Per la Moldavia, Stato neutrale ma già interessato nei mesi precedenti da violazioni del proprio spazio aereo, l’attacco a Mayaki rappresenta un ulteriore banco di prova. Chişinău convoca più volte l’ambasciatore russo, denunciando una minaccia alla sicurezza dell’aviazione civile. Il governo della presidente Maia Sandu si muove su un equilibrio complesso, cercando di garantire il transito umanitario e commerciale verso l’Ucraina senza esporre eccessivamente infrastrutture e popolazione.

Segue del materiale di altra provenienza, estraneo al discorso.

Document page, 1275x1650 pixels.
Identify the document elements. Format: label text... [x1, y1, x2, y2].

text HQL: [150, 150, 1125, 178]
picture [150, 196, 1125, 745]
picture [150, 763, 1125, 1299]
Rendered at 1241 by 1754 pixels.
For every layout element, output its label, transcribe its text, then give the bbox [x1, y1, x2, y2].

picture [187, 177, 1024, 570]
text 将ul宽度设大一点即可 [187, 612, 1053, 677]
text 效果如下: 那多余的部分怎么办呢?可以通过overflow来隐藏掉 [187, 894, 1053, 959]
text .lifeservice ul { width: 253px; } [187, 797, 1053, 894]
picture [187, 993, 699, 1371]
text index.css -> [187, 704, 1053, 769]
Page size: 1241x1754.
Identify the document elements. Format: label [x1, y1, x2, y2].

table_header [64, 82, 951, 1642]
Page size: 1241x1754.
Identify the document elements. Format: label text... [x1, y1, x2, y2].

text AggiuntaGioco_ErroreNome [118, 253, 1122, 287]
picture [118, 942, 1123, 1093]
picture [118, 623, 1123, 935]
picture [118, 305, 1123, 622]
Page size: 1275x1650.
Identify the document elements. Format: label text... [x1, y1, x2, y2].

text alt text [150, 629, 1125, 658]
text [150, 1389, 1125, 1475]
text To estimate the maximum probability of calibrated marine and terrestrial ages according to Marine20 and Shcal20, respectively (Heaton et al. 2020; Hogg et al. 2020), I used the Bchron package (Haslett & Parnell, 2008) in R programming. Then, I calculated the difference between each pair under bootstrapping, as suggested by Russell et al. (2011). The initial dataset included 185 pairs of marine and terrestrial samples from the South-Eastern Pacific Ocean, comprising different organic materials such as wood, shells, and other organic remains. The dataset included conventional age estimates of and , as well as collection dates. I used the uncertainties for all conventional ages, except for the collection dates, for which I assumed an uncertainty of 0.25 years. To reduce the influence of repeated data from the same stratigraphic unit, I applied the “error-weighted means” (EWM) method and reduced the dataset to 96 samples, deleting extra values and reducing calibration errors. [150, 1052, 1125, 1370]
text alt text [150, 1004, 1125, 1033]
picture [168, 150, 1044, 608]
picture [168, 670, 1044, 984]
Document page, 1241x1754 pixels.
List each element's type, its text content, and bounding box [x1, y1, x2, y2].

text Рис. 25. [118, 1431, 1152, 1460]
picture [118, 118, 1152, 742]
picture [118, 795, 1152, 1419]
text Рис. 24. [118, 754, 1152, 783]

Dal 2022, il tratto del Basso Dnestr è diventato teatro di una vera e propria “guerra dei ponti”, con Zatoka prima e Mayaki poi al centro delle operazioni. Colpire questi nodi significa interrompere continuità territoriali e catene di dipendenza quotidiane, dalla scuola alla sanità, dalla distribuzione dei farmaci alla consegna del grano. In questo quadro, la morte della donna sull’auto colpita non è un fatto collaterale, ma il segno concreto di come una strategia militare si traduca in conseguenze dirette sulla popolazione civile.

Al momento risultano confermati l’attacco del 18 dicembre 2025, la morte della donna, il ferimento dei tre figli e i successivi raid che hanno danneggiato ripetutamente l’area del ponte, così come le chiusure e limitazioni decise dalla Moldavia. Resta in valutazione l’impatto preciso sulla filiera dei carburanti, che dipenderà dalla durata delle interruzioni e dalla capacità di reindirizzare i flussi attraverso Romania e Moldavia. Per l’Europa, Mayaki è un promemoria concreto di come un’infrastruttura regionale possa assumere un valore continentale, collegando i flussi del Danubio alle reti di trasporto europee e influenzando costi e tempi lungo l’intera catena di approvvigionamento.

Mentre i lavori di ripristino proseguono tra sirene e nuove interruzioni, la normalità resta fragile. Finché il ponte di Mayaki continuerà a essere un obiettivo, ogni ripresa del traffico avrà carattere provvisorio. La scena finale è quella dei soccorsi che si allontanano dal viadotto, le luci riflesse sull’acqua del Dnestr e un territorio che misura la distanza non in chilometri, ma nella difficoltà di restare collegato.

Fonti: Autorità militari regionali di Odesa, Oleh Kiper, Oleksiy Kuleba, Polizia di Frontiera moldava, Reuters, dichiarazioni di Volodymyr Zelenskyi, analisi di mercato di Dmytro (Dmitry) Leushkin, media ucraini e internazionali.